Problem: Copy the listing from the line with "①グリーン電力発電量の算出方法" to the line with "Adicionar ao carrinho", including both of those lines, and leave the pictures out.

Records to process:
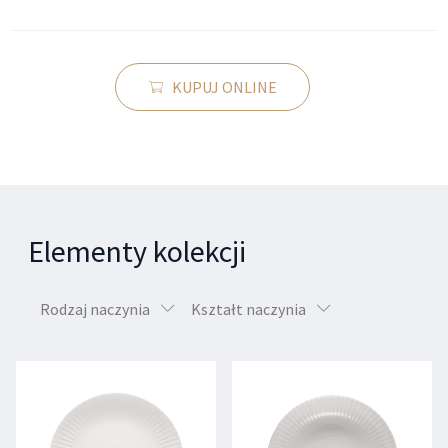
KUPUJ ONLINE
Elementy kolekcji
Rodzaj naczynia
Kształt naczynia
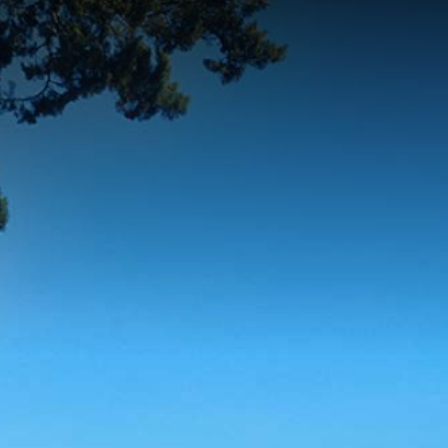
contenu
principal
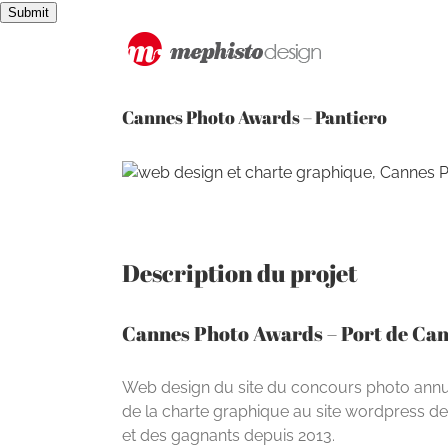
Passer
Submit
au
contenu
Cannes Photo Awards – Pantiero
View
Larger
Image
Description du projet
Cannes Photo Awards – Port de Can
Web design du site du concours photo annuel
de la charte graphique au site wordpress d
et des gagnants depuis 2013.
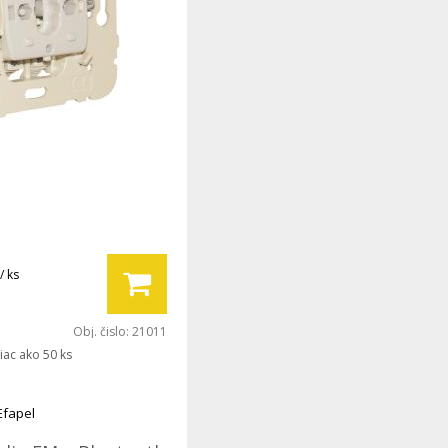
/ ks
Obj. čislo:
21011
iac ako 50 ks
Efapel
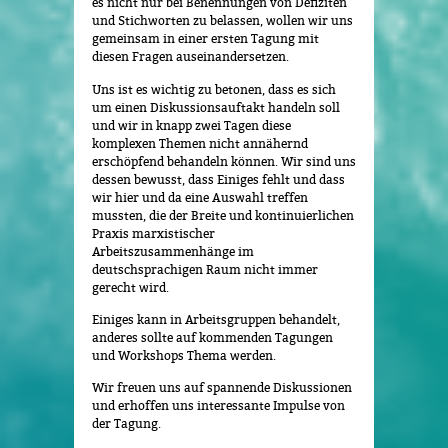
es nicht nur bei Benennungen von Defiziten
und Stichworten zu belassen, wollen wir uns
gemeinsam in einer ersten Tagung mit
diesen Fragen auseinandersetzen.
Uns ist es wichtig zu betonen, dass es sich
um einen Diskussionsauftakt handeln soll
und wir in knapp zwei Tagen diese
komplexen Themen nicht annähernd
erschöpfend behandeln können. Wir sind uns
dessen bewusst, dass Einiges fehlt und dass
wir hier und da eine Auswahl treffen
mussten, die der Breite und kontinuierlichen
Praxis marxistischer
Arbeitszusammenhänge im
deutschsprachigen Raum nicht immer
gerecht wird.
Einiges kann in Arbeitsgruppen behandelt,
anderes sollte auf kommenden Tagungen
und Workshops Thema werden.
Wir freuen uns auf spannende Diskussionen
und erhoffen uns interessante Impulse von
der Tagung.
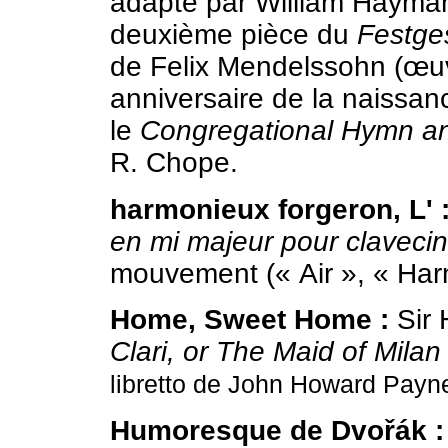
adapté par William Hayma
deuxième pièce du
Festge
de Felix Mendelssohn (œuvr
anniversaire de la naissanc
le
Congregational Hymn a
R. Chope.
harmonieux forgeron, L' 
en mi majeur pour clavecin
mouvement (« Air », « Har
Home, Sweet Home :
Sir 
Clari, or The Maid of Milan
libretto de John Howard Payn
Humoresque de Dvořák :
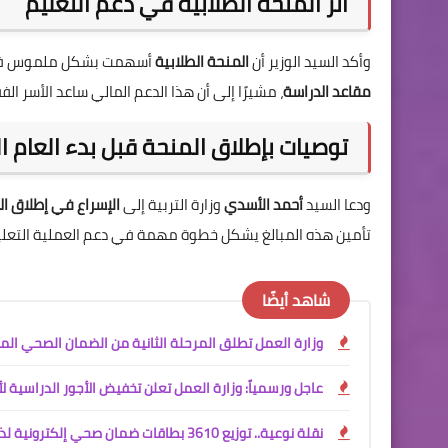
أثر المنحة الطلابية في دعم التعليم
وأكد السيد الوزير أن
المنحة الطلابية
أسهمت بشكل ملموس 
مقاعد الدراسة
، مشيرًا إلى أن هذا الدعم المالي ساعد الأسر ا
توصيات بإطلاق المنحة قبل بدء العام ا
ودعا السيد
أحمد الأسدي
وزارة التربية إلى
الإسراع في إطلاق ال
تأمين هذه المبالغ يشكل خطوة مهمة في دعم العملية التعليمي
شاهد أيضًا
وزارة العمل تطلق المرحلة الثانية من الضمان الصحي المجاني ل
عاجل ورسمياً: وزارة العمل تعلن تخفيض الأجور الدراسية لأق
نقلة نوعية.. توزيع 3610 بطاقات ضمان صحي إلكترونية لذوي الإعاقة في بغداد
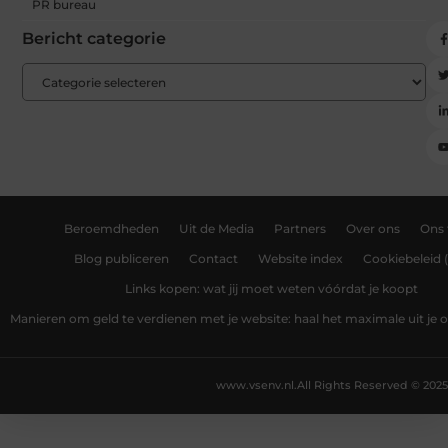
PR bureau
Bericht categorie
Beroemdheden
Uit de Media
Partners
Over ons
Ons
Blog publiceren
Contact
Website index
Cookiebeleid 
Links kopen: wat jij moet weten vóórdat je koopt
Manieren om geld te verdienen met je website: haal het maximale uit je o
www.vsenv.nl.
All Rights Reserved © 2025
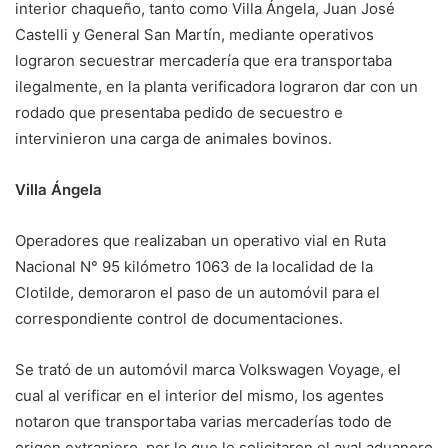
interior chaqueño, tanto como Villa Ángela, Juan José
Castelli y General San Martín, mediante operativos
lograron secuestrar mercadería que era transportaba
ilegalmente, en la planta verificadora lograron dar con un
rodado que presentaba pedido de secuestro e
intervinieron una carga de animales bovinos.
Villa Ángela
Operadores que realizaban un operativo vial en Ruta
Nacional N° 95 kilómetro 1063 de la localidad de la
Clotilde, demoraron el paso de un automóvil para el
correspondiente control de documentaciones.
Se trató de un automóvil marca Volkswagen Voyage, el
cual al verificar en el interior del mismo, los agentes
notaron que transportaba varias mercaderías todo de
origen extranjero, por lo que le solicitaron el aval aduanero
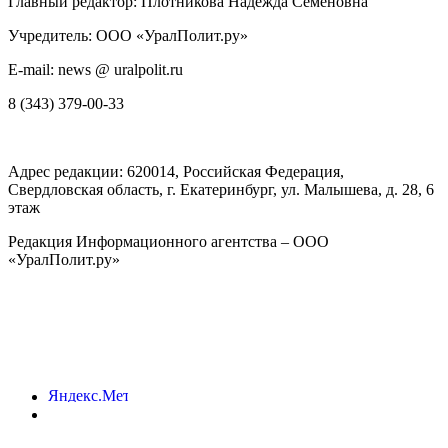
Главный редактор: Плотникова Надежда Семеновна
Учредитель: ООО «УралПолит.ру»
E-mail: news @ uralpolit.ru
8 (343) 379-00-33
Адрес редакции:
620014
, Российская Федерация,
Свердловская область, г.
Екатеринбург
,
ул. Малышева, д. 28
, 6
этаж
Редакция Информационного агентства – ООО
«УралПолит.ру»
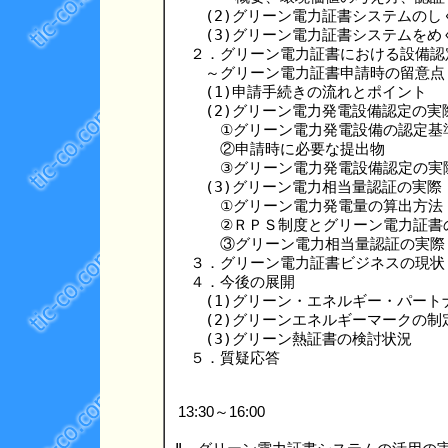
　　(2)グリーン電力証書システムのしく
　　(3)グリーン電力証書システムをめぐ
　２．グリーン電力証書における設備認
　　～グリーン電力証書申請時の留意点～
　　(1)申請手続きの流れとポイント

　　(2)グリーン電力発電設備認定の実際
　　　①グリーン電力発電設備の認定基準
　　　②申請時に必要な提出物

　　　③グリーン電力発電設備認定の実
　　(3)グリーン電力相当量認証の実際

　　　①グリーン電力発電量の算出方法

　　　②ＲＰＳ制度とグリーン電力証書の
　　　③グリーン電力相当量認証の実際
　３．グリーン電力証書ビジネスの現状

　４．今後の展開

　　(1)グリーン・エネルギー・パート
　　(2)グリーンエネルギーマークの制定
　　(3)グリーン熱証書の検討状況

13:30～16:00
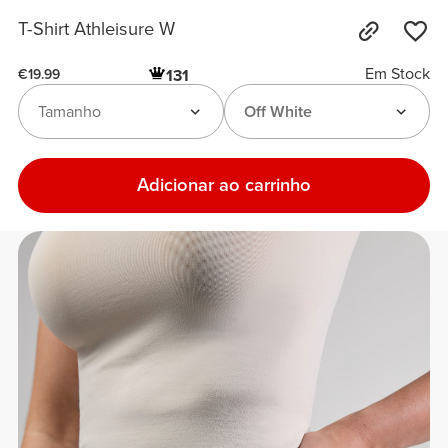
T-Shirt Athleisure W
Em Stock
131
€19.99
Tamanho
Off White
Adicionar ao carrinho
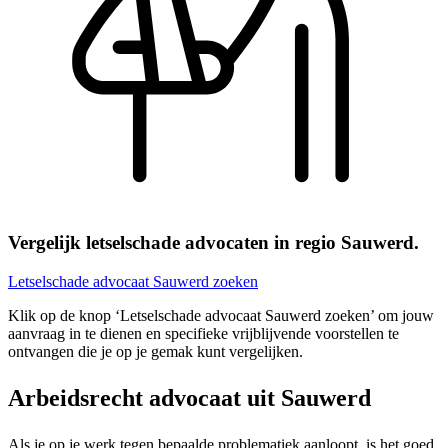
Vergelijk letselschade advocaten in regio Sauwerd.
Letselschade advocaat Sauwerd zoeken
Klik op de knop ‘Letselschade advocaat Sauwerd zoeken’ om jouw
aanvraag in te dienen en specifieke vrijblijvende voorstellen te
ontvangen die je op je gemak kunt vergelijken.
Arbeidsrecht advocaat uit Sauwerd
Als je op je werk tegen bepaalde problematiek aanloopt, is het goed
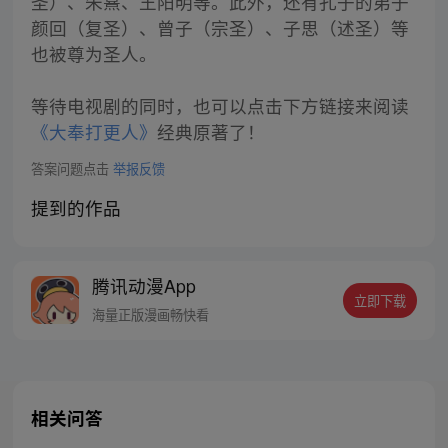
圣）、朱熹、王阳明等。此外，还有孔子的弟子
颜回（复圣）、曾子（宗圣）、子思（述圣）等
也被尊为圣人。
等待电视剧的同时，也可以点击下方链接来阅读
《大奉打更人》
经典原著了！
答案问题点击
举报反馈
提到的作品
腾讯动漫App
立即下载
海量正版漫画畅快看
相关问答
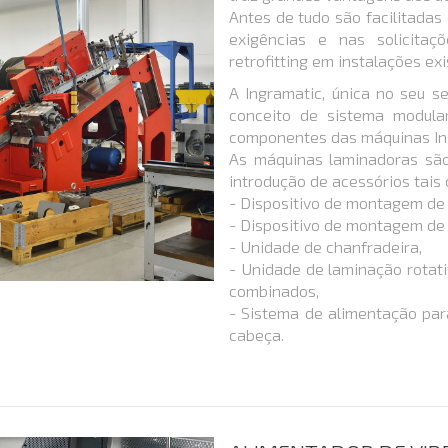
Antes de tudo são facilitadas
exigências e nas solicita
retrofitting em instalações ex
A Ingramatic, única no seu se
conceito de sistema modula
componentes das máquinas Ing
As máquinas laminadoras são
introdução de acessórios tais
- Dispositivo de montagem de 
- Dispositivo de montagem de 
- Unidade de chanfradeira,
- Unidade de laminação rotati
combinados,
- Sistema de alimentação par
cabeça.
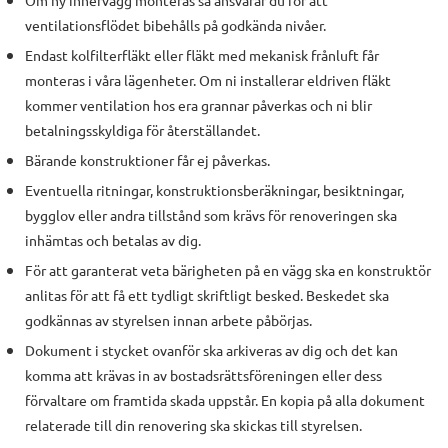
ventilationsflödet bibehålls på godkända nivåer.
Endast kolfilterfläkt eller fläkt med mekanisk frånluft får
monteras i våra lägenheter. Om ni installerar eldriven fläkt
kommer ventilation hos era grannar påverkas och ni blir
betalningsskyldiga för återställandet.
Bärande konstruktioner får ej påverkas.
Eventuella ritningar, konstruktionsberäkningar, besiktningar,
bygglov eller andra tillstånd som krävs för renoveringen ska
inhämtas och betalas av dig.
För att garanterat veta bärigheten på en vägg ska en konstruktör
anlitas för att få ett tydligt skriftligt besked. Beskedet ska
godkännas av styrelsen innan arbete påbörjas.
Dokument i stycket ovanför ska arkiveras av dig och det kan
komma att krävas in av bostadsrättsföreningen eller dess
förvaltare om framtida skada uppstår. En kopia på alla dokument
relaterade till din renovering ska skickas till styrelsen.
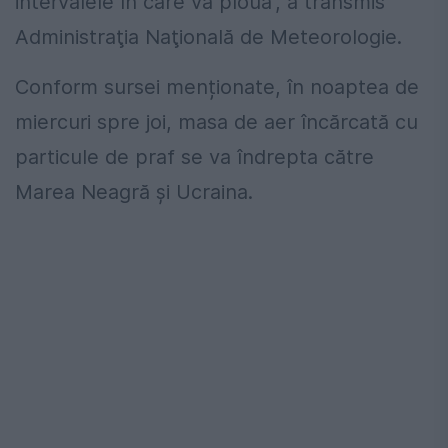
intervalele în care va ploua”, a transmis
Administraţia Naţională de Meteorologie.
Conform sursei menționate, în noaptea de
miercuri spre joi, masa de aer încărcată cu
particule de praf se va îndrepta către
Marea Neagră și Ucraina.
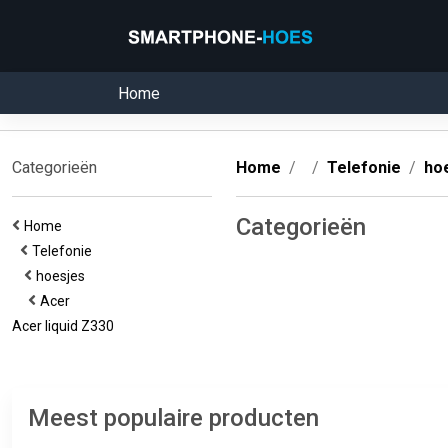
Home
Categorieën
Home
Telefonie
ho
Categorieën
Home
Telefonie
hoesjes
Acer
Acer liquid Z330
Meest populaire producten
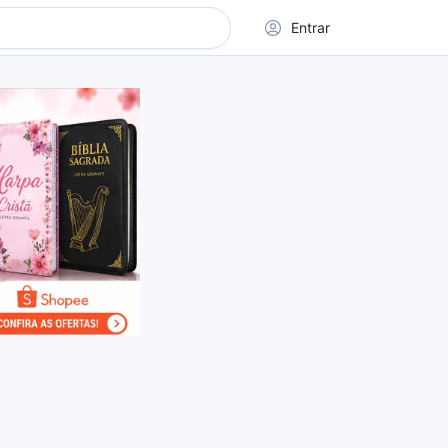
Entrar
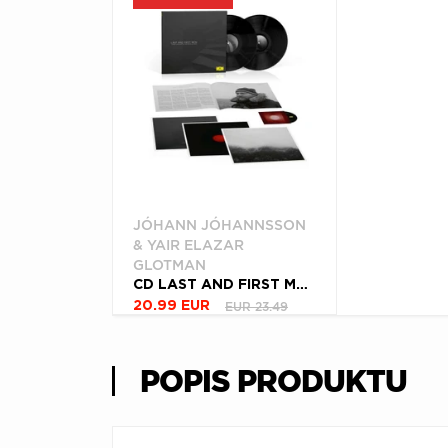
JÓHANN JÓHANNSSON
& YAIR ELAZAR
GLOTMAN
CD LAST AND FIRST MEN
EUR 23.49
20.99 EUR
POPIS PRODUKTU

Your solution:
　　　①グリーン電力発電量の算出方法

　　　②ＲＰＳ制度とグリーン電力証書の
　　　③グリーン電力相当量認証の実際
　３．グリーン電力証書ビジネスの現状

　４．今後の展開

　　(1)グリーン・エネルギー・パート
　　(2)グリーンエネルギーマークの制定
　　(3)グリーン熱証書の検討状況

13:30～16:00
T-Shirt Athleisure W
Em Stock
131
€19.99
Tamanho
Off White
Adicionar ao carrinho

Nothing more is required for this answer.